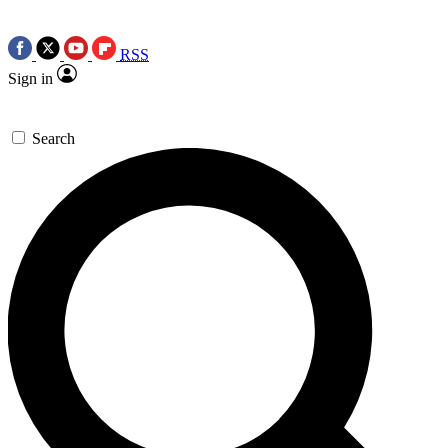
RSS
Sign in
Search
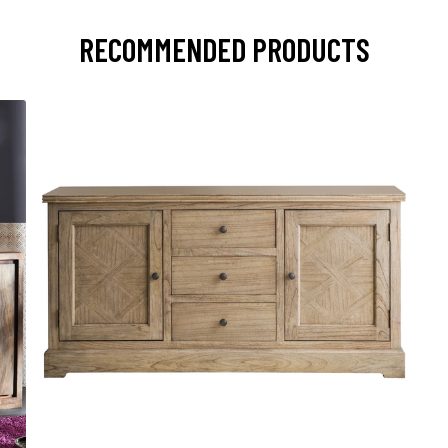
RECOMMENDED PRODUCTS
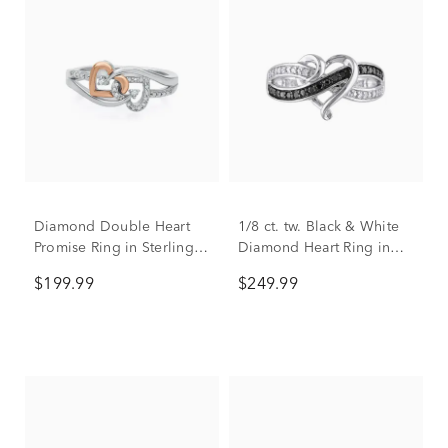
Diamond Double Heart
1/8 ct. tw. Black & White
Promise Ring in Sterling
Diamond Heart Ring in
Silver & 10K Rose Gold
Sterling Silver
$199.99
$249.99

WHAT YOU SHOULD DO: The preceding listing must be repeated exactly, with all images dropped.

RESULT BELOW:
RSS
Sign in
Search
RECOMMENDED PRODUCTS
Diamond Double Heart
1/8 ct. tw. Black & White
Promise Ring in Sterling
Diamond Heart Ring in
Silver & 10K Rose Gold
Sterling Silver
$199.99
$249.99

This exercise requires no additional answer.